UPDATED 13:02 EDT / DECEMBER 11 2021


Why Oracle’s stock is surging to an all-time high

Oracle Corp. announced a meaningful earnings beat and strong guidance on Friday on the strength of its license business and slightly better-than-expected cloud performance. The stock rose sharply on the day and closed up nearly 16%, surpassing $280 billion in market value.

Oracle’s success is thanks largely to its execution of a highly differentiated strategy that has evolved over the past decade or more: deeply integrating its hardware and software, heavily investing in next generation cloud, creating a homogeneous experience across its application portfolio and becoming the No. 1 platform for the world’s most mission-critical applications.

While investors piled into the stock, skeptics will point to the beat being tilted toward license revenue and investors will likely keep one finger on the sell button until they’re convinced Oracle’s cloud momentum is more consistent and predictable.

In this Breaking Analysis, we’ll review Oracle’s most recent quarter and pull in some Enterprise Technology Research survey data to frame the company’s cloud business, the momentum of Fusion ERP, where the company is winning and some gaps and opportunities we see that can be addressed in the coming quarters.

Strong top-line growth

The numbers this quarter were strong – particularly the revenue beat. The question is: How much of the story is the result of the investments Oracle has made in the past decade and how much relates to cycles in the company’s heritage business? Sometimes, because of the way Oracle reports, it’s hard to tell if the company is spinning a story around a onetime trend or if this is the start of a new growth trajectory. That’s the question investors will have to now answer. The accelerated guidance is certainly a positive sign.

Above are a few highlights supplied by Oracle. Revenue grew 6% year on year and surpassed $10 billion for the quarter. Oracle’s adjusted operating margins were an impressive 47%. Chief Executive Safra Catz has always said that “cloud is a more profitable business,” and it’s starting to show on the income statement.

Operating cash and free cash flow were $10.3 billion and $7.1 billion, respectively, for the past four quarters and would have been higher if not for $4.7 billion in charges largely related to litigation expenses associated with the hiring of the late former CEO Mark Hurd. The company said these legal expenses would not repeat in future quarters.

And you can see in this chart how Oracle breaks down its business — which is a mashup of items it lumps into two lines that imply cloud. The largest piece of the revenue pie is Cloud Services & License Support, about which in reading 10Ks you’ll find statements such as the following:

License support revenues are our largest revenue stream and include product upgrades and maintenance releases and patches as well as technical support assistance.

Cloud and license revenues include the sale of cloud services, cloud licenses and on-premises licenses which typically represent perpetual software licenses purchased by customers for use in both cloud and on-premises IT environments.

* _LISTED ENTRIES_
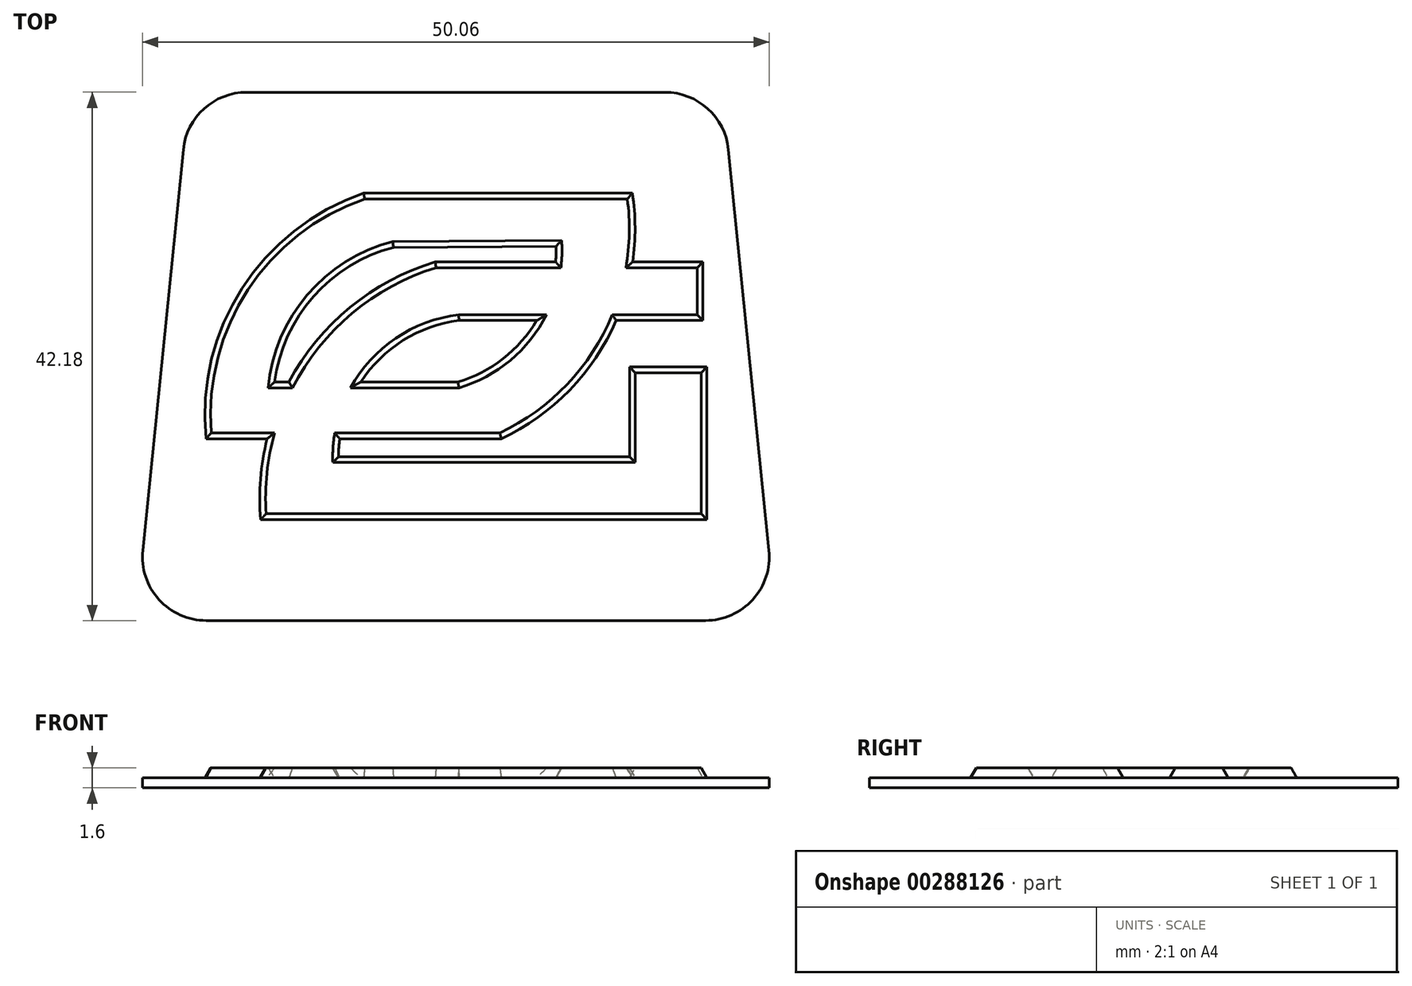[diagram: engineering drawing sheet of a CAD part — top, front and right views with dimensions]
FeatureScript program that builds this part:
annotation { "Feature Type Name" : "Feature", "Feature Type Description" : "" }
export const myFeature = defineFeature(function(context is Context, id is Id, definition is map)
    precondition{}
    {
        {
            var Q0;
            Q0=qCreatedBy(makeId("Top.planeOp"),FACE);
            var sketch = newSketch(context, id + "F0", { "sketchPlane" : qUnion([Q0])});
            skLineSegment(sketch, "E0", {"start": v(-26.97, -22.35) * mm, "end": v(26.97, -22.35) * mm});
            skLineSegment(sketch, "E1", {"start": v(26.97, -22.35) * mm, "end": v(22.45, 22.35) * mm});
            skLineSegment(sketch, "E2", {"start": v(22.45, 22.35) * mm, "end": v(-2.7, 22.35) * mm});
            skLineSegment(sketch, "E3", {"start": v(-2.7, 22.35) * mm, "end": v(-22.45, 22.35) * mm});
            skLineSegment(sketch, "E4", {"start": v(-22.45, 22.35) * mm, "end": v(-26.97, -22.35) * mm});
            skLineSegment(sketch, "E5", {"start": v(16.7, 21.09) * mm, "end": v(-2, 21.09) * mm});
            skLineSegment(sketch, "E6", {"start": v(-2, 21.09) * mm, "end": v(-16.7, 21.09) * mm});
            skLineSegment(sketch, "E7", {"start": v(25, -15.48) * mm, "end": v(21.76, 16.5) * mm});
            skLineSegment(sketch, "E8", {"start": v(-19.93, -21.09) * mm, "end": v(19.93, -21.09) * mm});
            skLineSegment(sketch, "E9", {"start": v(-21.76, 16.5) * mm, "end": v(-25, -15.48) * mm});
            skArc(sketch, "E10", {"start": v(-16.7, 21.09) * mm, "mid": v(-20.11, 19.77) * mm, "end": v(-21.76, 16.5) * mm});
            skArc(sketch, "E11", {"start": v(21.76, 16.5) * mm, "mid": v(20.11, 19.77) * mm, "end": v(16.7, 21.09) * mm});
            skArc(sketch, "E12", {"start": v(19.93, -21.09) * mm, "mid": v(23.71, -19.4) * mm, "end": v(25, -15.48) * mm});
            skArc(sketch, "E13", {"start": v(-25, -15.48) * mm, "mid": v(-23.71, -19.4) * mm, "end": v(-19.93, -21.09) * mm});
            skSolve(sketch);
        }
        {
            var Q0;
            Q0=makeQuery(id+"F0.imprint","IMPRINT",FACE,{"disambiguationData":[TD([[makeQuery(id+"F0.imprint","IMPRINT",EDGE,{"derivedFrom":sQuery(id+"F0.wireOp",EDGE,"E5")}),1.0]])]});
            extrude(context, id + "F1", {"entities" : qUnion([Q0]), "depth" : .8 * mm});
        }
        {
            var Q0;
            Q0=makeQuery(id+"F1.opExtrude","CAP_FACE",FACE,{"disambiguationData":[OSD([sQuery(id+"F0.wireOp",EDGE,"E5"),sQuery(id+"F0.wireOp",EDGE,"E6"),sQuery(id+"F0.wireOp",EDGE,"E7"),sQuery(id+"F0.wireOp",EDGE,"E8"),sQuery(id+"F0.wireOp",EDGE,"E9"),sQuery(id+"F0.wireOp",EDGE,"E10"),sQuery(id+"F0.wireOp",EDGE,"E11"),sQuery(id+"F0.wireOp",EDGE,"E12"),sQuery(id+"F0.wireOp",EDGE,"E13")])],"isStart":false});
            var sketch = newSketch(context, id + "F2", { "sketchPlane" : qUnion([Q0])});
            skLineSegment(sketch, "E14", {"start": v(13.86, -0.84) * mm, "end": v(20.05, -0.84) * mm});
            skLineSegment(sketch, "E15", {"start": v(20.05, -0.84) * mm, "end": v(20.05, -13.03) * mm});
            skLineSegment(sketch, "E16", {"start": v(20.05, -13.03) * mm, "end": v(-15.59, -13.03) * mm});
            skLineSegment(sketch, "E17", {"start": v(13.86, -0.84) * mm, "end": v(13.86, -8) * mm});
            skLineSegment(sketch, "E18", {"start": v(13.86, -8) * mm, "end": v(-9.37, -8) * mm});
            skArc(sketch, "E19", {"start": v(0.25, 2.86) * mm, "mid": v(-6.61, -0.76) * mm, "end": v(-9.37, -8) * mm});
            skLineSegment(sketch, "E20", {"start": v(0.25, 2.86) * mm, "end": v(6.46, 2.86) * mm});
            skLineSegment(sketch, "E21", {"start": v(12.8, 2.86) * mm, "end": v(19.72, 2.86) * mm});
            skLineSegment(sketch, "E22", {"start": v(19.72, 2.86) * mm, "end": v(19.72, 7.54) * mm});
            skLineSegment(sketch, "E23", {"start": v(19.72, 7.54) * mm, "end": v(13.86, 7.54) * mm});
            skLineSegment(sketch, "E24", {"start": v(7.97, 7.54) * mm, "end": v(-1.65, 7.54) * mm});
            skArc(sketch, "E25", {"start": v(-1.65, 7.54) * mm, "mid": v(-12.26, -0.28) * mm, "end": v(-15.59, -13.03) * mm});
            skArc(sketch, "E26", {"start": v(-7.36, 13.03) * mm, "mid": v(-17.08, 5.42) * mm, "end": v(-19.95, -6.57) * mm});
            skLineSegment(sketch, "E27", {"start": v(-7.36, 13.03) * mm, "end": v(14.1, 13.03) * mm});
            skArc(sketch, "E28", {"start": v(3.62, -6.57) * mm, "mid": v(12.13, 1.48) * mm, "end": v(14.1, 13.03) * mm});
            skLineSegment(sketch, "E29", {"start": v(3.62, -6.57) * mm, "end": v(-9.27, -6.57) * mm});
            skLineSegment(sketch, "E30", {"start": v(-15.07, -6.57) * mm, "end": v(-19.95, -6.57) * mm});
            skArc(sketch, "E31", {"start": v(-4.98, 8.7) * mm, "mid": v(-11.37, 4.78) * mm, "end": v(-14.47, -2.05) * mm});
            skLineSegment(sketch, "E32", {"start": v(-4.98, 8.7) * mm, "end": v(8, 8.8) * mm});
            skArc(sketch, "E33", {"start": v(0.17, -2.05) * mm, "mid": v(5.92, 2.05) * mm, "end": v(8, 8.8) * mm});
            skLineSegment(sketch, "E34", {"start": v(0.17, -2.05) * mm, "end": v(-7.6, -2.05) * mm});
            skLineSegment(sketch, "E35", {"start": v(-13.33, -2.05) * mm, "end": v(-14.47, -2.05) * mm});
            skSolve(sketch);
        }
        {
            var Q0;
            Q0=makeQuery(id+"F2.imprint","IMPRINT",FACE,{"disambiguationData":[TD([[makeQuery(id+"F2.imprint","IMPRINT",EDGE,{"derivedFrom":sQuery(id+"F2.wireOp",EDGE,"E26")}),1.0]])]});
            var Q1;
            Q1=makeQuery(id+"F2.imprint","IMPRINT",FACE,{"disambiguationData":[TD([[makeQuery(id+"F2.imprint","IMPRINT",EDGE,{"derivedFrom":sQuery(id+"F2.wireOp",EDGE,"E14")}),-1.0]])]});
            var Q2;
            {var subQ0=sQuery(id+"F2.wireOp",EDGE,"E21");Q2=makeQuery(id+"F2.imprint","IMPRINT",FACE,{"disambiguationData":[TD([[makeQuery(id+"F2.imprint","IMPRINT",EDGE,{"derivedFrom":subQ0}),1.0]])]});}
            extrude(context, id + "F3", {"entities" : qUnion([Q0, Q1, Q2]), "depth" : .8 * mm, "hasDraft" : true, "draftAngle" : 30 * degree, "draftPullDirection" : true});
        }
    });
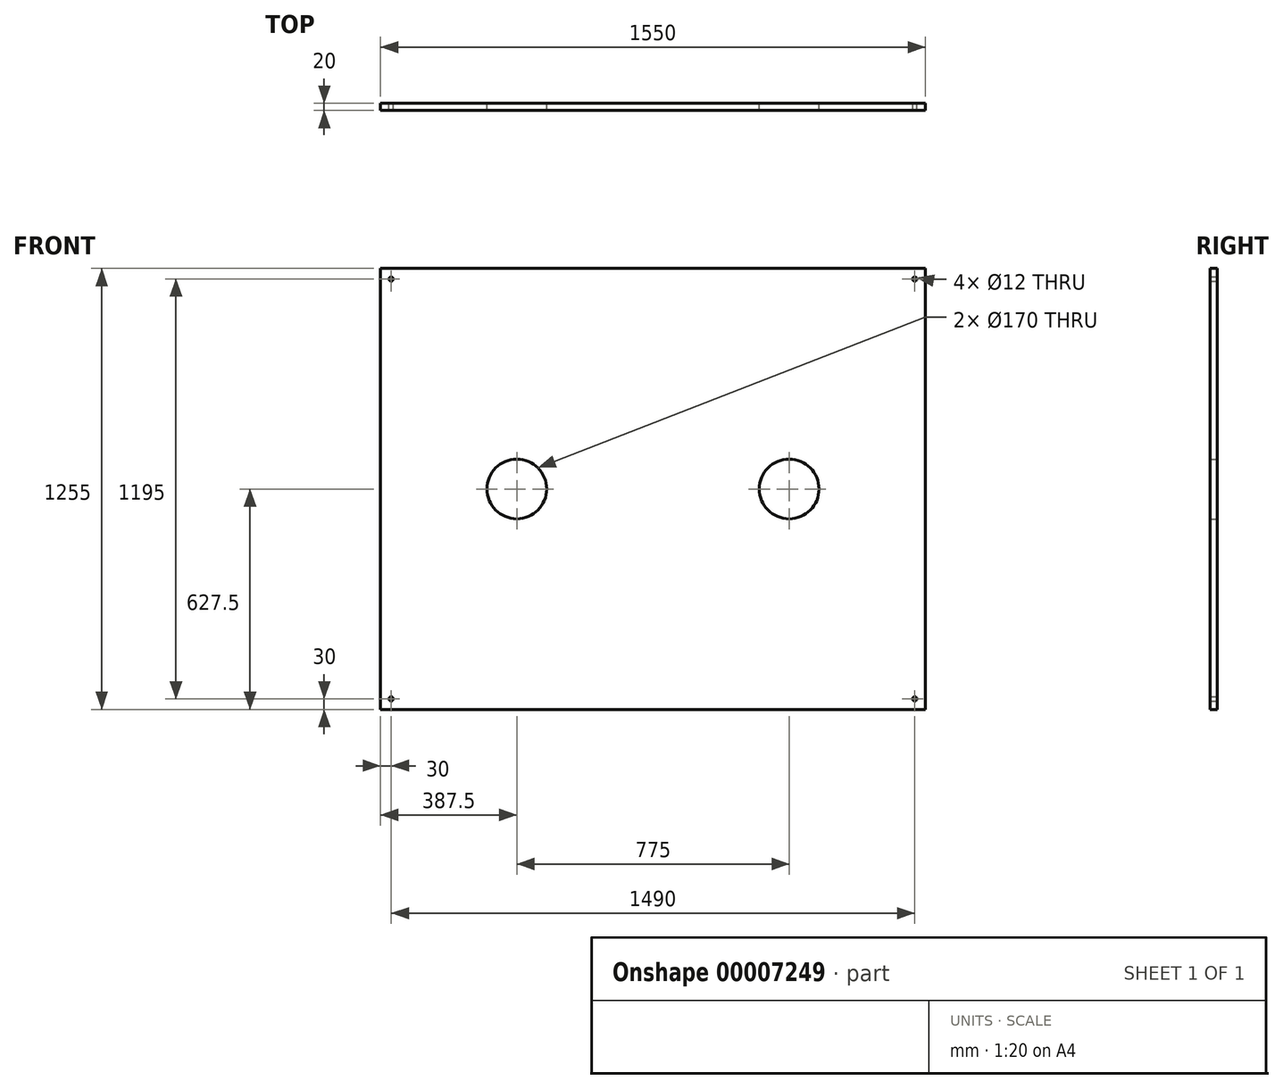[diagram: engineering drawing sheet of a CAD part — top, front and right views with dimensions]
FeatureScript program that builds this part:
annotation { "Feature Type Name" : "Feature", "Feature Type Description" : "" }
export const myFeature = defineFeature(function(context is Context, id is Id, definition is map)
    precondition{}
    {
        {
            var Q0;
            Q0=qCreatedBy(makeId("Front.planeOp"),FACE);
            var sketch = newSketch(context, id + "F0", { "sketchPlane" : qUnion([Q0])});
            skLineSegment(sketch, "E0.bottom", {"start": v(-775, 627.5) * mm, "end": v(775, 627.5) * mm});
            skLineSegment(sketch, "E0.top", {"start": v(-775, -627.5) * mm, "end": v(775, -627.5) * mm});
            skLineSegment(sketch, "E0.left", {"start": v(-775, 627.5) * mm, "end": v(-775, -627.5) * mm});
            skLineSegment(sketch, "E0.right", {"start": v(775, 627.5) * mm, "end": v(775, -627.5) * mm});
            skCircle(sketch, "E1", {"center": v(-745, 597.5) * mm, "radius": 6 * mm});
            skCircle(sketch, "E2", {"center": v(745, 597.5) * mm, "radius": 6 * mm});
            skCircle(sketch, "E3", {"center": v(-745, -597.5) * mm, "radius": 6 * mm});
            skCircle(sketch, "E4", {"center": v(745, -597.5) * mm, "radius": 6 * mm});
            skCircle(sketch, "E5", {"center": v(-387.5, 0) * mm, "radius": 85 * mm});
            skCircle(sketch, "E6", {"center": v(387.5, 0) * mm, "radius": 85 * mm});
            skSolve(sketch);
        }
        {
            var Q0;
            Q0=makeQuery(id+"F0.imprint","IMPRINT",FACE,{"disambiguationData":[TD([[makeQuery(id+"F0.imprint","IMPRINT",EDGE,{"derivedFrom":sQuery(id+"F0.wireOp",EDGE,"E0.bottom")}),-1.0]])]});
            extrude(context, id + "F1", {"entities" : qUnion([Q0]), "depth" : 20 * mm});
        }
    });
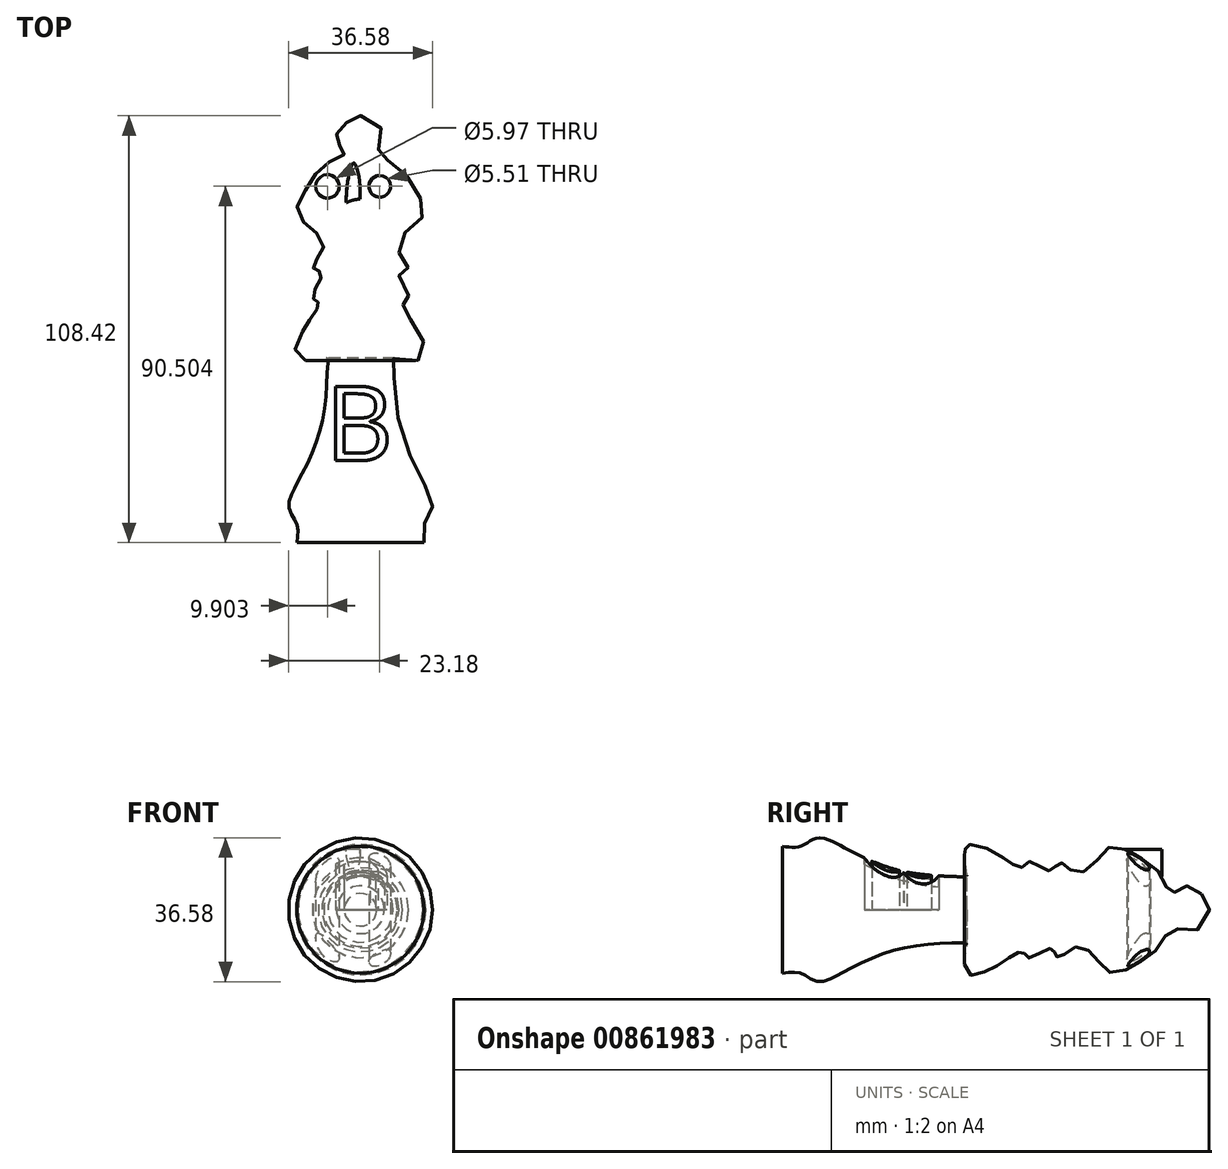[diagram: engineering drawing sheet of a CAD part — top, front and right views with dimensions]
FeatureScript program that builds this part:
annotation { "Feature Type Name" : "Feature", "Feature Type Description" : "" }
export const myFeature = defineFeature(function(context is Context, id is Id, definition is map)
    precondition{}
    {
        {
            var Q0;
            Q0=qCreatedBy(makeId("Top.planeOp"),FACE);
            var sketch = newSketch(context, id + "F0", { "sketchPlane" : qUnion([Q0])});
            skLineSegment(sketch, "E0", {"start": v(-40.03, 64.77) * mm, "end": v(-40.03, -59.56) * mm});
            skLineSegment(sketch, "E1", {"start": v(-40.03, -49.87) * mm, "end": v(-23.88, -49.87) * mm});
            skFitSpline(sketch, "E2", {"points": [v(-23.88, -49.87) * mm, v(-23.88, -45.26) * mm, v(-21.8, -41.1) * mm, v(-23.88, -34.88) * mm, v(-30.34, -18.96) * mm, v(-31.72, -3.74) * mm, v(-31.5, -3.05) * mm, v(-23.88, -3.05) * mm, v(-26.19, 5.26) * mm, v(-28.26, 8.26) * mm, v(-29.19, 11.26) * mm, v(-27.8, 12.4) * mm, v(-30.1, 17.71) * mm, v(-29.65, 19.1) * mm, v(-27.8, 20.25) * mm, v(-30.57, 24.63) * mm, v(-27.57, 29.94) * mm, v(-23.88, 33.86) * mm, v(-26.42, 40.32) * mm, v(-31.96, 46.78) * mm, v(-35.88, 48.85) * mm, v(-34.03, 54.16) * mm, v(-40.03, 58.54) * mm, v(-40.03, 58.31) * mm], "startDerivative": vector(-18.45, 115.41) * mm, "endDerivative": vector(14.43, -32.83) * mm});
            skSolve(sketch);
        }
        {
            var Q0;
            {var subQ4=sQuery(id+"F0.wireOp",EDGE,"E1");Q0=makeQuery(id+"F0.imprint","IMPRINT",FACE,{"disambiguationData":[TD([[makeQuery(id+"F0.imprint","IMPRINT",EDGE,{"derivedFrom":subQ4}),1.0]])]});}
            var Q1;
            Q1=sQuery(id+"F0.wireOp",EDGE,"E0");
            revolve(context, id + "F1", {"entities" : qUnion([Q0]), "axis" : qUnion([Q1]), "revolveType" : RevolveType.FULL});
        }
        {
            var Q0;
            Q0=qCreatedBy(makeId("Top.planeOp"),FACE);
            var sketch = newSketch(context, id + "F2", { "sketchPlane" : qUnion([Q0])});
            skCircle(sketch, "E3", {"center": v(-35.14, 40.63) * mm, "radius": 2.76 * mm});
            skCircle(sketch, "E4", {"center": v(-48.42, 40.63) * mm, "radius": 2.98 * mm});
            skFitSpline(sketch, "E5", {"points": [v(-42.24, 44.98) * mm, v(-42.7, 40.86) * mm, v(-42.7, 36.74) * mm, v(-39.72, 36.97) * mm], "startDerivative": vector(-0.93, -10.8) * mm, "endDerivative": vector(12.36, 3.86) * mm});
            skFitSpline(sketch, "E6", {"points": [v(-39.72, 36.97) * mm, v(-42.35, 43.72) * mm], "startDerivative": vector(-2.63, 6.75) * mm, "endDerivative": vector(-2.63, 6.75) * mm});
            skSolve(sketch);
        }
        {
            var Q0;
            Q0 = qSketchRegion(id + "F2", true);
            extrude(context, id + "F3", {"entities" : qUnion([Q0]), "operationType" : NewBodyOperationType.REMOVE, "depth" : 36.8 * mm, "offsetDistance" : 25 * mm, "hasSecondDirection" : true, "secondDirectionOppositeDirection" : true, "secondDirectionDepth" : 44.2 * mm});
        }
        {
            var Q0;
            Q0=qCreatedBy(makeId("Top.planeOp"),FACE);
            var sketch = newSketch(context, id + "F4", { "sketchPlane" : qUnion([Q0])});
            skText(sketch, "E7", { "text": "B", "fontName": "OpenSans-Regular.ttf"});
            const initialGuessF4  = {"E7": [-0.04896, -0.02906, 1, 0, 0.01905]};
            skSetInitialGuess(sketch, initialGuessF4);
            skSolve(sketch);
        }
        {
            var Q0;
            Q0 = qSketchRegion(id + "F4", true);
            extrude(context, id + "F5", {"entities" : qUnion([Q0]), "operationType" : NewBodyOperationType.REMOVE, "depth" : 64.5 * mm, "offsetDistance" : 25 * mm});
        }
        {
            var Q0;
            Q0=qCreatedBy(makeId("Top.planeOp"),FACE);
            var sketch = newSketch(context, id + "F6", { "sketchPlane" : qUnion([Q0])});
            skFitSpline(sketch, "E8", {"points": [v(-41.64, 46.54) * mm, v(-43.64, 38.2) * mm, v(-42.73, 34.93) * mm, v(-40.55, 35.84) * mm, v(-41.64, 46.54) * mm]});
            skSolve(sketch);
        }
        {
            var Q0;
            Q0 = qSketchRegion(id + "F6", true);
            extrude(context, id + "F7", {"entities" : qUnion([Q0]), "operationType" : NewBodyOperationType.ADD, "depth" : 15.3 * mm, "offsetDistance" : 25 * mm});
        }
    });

* _YOUR TASKS_
a) In the Oracle article, what were the company's adjusted operating margins for the quarter?
b) Which parts of Oracle's differentiated strategy does the Oracle article name? List every one.
c) Write what comes next in the Oracle article, picking up after its last sentence.
The listing above is separate from the Oracle article.

* _IN RESPONSE_
a) 47%

b)
- Deeply integrating its hardware and software
- Heavily investing in next generation cloud
- Creating a homogeneous experience across its application portfolio
- Becoming the No. 1 platform for the world's most mission-critical applications

c)
Cloud license and on-premise license revenues primarily represent amounts earned from granting customers perpetual licenses to use our database, middleware application and industry-specific software products, which our customers use for cloud-based, on-premise and other IT environments.

So, you decide – is that cloud?

In the early days of Oracle Cloud, the company broke out infrastructure-as-a-service, platform-as-a-service and software-as-a-service revenue separately but changed its reporting, which makes it difficult to determine what’s happening in true cloud. To be clear, we have no problem including “same: same” hardware, software, control plane and the like if it’s on-premises in a true hybrid environment, like Exadata Cloud@Customer, or AWS Outposts to use an Amazon Web Services Inc. example. But one has to question what’s really cloud in these numbers.

Adding to the confusion, Oracle co-founder and Chief Technology Officer Larry Ellison on the earnings call mentioned that Salesforce.com Inc. licenses Oracle’s database to run its customer relationship management cloud (implying that’s really cloud), but Oracle doesn’t count that in its cloud number, rather it counts it in license revenue. But as you can see above, it buries that into a single line item that starts with the word “cloud.”

Given the uncertainty, it’s difficult to say what really is and isn’t cloud in these numbers. So we have to keep watching the public data, talking to customers, analyzing the nuggets and relying on survey data to satisfy our curiosity.

The stock doesn’t seem to care

Despite the uncertainty we’ve cited, Oracle is getting it done for investors.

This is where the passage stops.